Obtain the greatest natural that divides $n^2(n^2 - 1)(n^2 - n - 2)$ for all natural numbers $n$.
What should be the approach in these type of questions?
Should I equate with prime factorization $2^a 3^b 5^c \cdots$ etc?
Obtain the greatest natural that divides $n^2(n^2 - 1)(n^2 - n - 2)$ for all natural numbers $n$.
What should be the approach in these type of questions?
Should I equate with prime factorization $2^a 3^b 5^c \cdots$ etc?
\begin{align} f(n) & = n^2(n^2-1)(n^2-n-2)\\ & = n^2(n+1)(n-1)(n+1)(n-2)\\ & = n^2(n+1)^2(n-1)(n-2) \end{align} $n=3$ gives us $9 \times 16 \times 2 = 288$. So the natural number dividing $n^2(n+1)^2(n-1)(n-2)$ for all $n$ should be a divisor of $288$.
Also, note that $24$ has to divide $n^2(n+1)^2(n-1)(n-2)$ since $24$ divides $(n-2)(n-1)n(n+1)$ since it is a product of $4$ consecutive integers.
Further, $2$ divides $n(n+1)$. Hence, we know that at-least $48$ divides $f(n)$. Hence, the desired number should be a multiple of $48$ and must divide $288$.
Can you finish it from here by looking at $f(n)$ for couple of other values? Move the mouse over the gray area for the answer.
Since the largest number must be a multiple of $48$ and must divide $288$. The possible options are $\{48, 96, 144, 288\}$ $\text{$f(4) = 2400$. And $144,288$ doesn't divide $2400$. Hence, the largest number cannot be $144$ or $288$.}$ $\text{$f(5) = 10,800$. And $96$ doesn't divide $10,800$. Hence, the largest number cannot be $96$. Hence, the largest number is $48$.}$
By below, $\,2^{4}\!\cdot\! 3\,$ is the largest integer dividing all $\rm\:f(n).\:$ No higher power of $2$ or $3$ divides all $\rm\,f(n)\,$ by the value of $\rm\,f(13),$ and no prime $\rm\,p\ge 5\,$ divides all $\rm\,f(n)\,$ by the value of $\rm\,f(p\!+\!3).$ $\quad$ $\quad\begin{eqnarray}\rm 2^4\cdot 3\:|\: f(n) &=&\rm\ \ \color{#C00}{(n\!+\!1)\ n}\ \ (n\!+\!1)n(n\!-\!1)(n\!-\!2)\\ &=&\rm\ \color{#C00}{2{n+1\choose 2}}\, 24{n+1\choose 4}\\ \rm 2^{ 5},\,3^2\nmid\, f(13) &=&\rm\ 14^{\!\ 2}\ 13^{\!\ 2}\ 12\ \ 11 =\, 2^{ 4}\ 3\,\cdots\\ \rm prime\,\ p\nmid f(p\!+\!3) &=&\ \rm (p\!+\!4)^2 (p\!+\!3)^2 (p\!+\!2) (p\!+\!1)\ \ if\ \ p\ge 5 \end{eqnarray}$
Factor as $(n-2)(n-1)n^2(n+1)^2$. It is easy to see that no prime greater than $3$ must divide this product. (For if $p$ is a prime greater than $3$, let $n-3=p$.)

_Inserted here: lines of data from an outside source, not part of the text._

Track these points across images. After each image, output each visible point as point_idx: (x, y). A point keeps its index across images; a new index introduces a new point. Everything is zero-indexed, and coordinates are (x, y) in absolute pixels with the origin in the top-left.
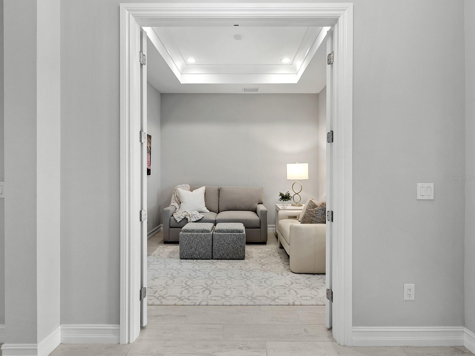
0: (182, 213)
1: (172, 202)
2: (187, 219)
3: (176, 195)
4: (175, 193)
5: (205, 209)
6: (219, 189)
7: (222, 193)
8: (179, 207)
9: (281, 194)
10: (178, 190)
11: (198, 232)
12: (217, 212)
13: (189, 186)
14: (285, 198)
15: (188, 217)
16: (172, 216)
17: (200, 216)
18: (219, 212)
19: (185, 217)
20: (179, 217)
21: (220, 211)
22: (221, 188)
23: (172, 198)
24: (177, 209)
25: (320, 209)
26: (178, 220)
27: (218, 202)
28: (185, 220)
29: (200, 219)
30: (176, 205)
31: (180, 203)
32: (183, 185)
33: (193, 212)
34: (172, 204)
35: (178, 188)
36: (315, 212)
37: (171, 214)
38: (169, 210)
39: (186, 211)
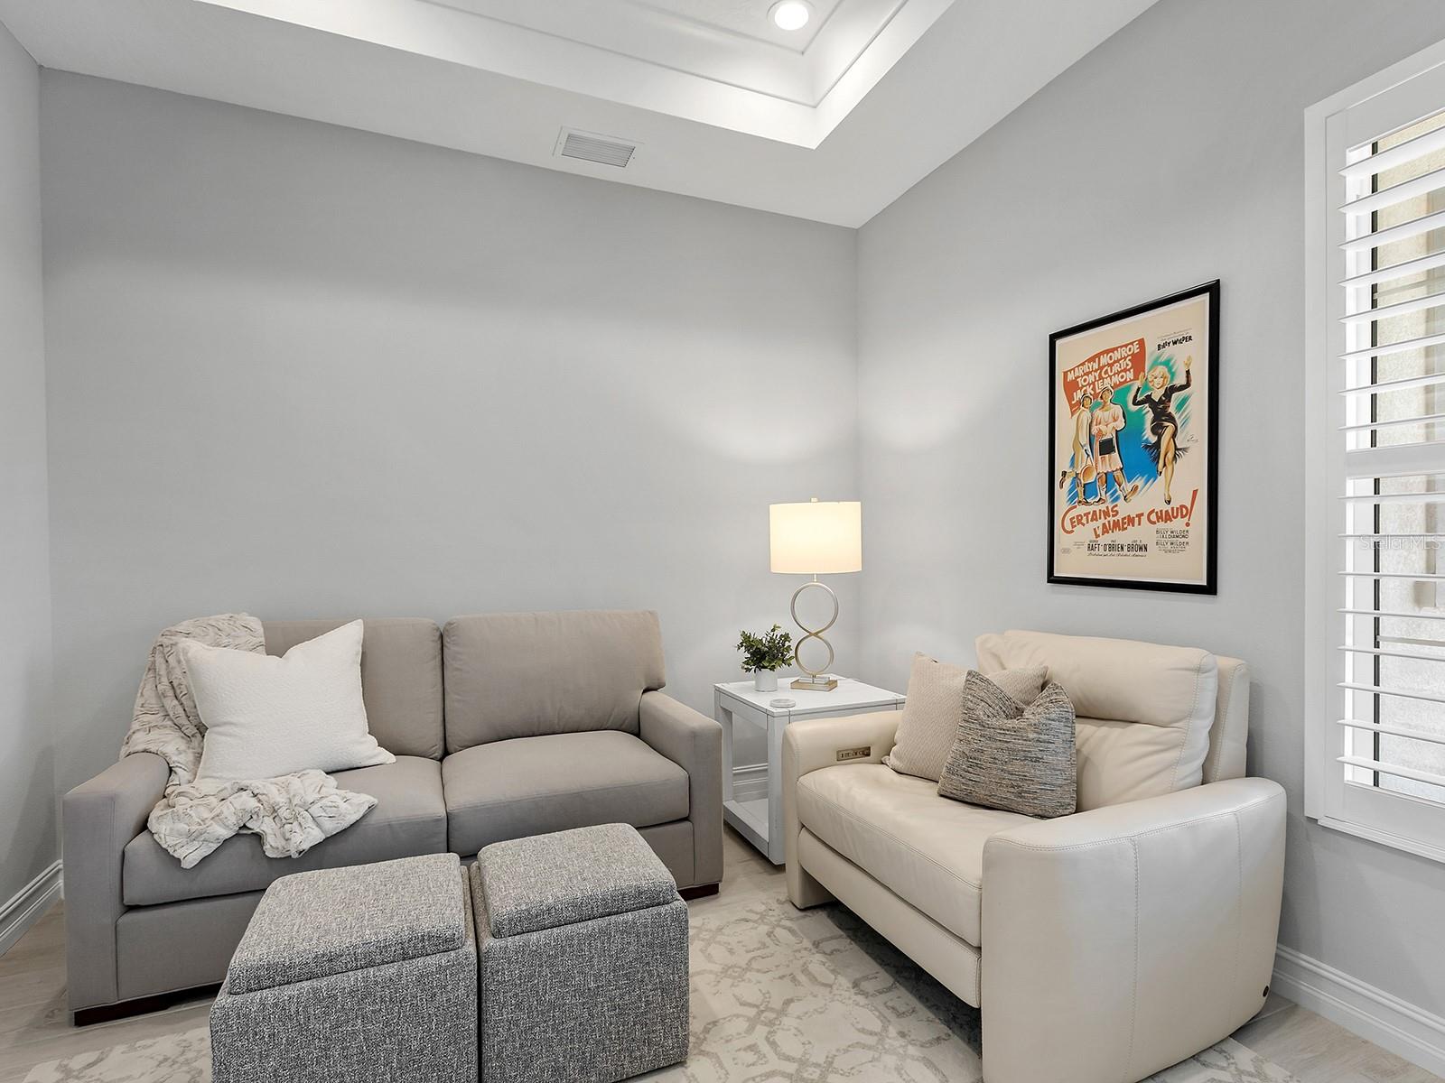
0: (214, 801)
1: (136, 726)
2: (258, 837)
3: (165, 680)
4: (163, 671)
5: (370, 750)
6: (438, 629)
7: (456, 649)
8: (190, 757)
9: (748, 642)
10: (185, 653)
11: (371, 964)
12: (438, 754)
13: (256, 624)
14: (764, 655)
15: (265, 826)
16: (143, 827)
17: (347, 805)
18: (446, 753)
19: (245, 826)
20: (191, 837)
21: (451, 747)
22: (450, 624)
23: (139, 701)
24: (182, 774)
25: (1053, 716)
26: (190, 855)
27: (439, 696)
28: (244, 847)
29: (345, 824)
30: (173, 746)
31: (202, 729)
32: (221, 620)
33: (296, 783)
34: (140, 741)
35: (185, 643)
36: (1035, 735)
37: (130, 819)
38: (112, 800)
39: (244, 783)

Our product is obviously divisible by $3$. By choosing $n-1=3$, we can make sure that $3^2$ does not divide our product.
To minimize the power of $2$ that divides our product, we make $n-2$ (respectively, $n-1$) divisible by $4$ but not by $8$. Then $n^2$ (respectively, $(n+1)^2$) is divisible by $4$ but not by $8$. Thus $2^4$ must divide our product, and a higher power of $2$ need not.
We conclude that the largest positive integer that always divides our product is $(3^1)(2^4)$.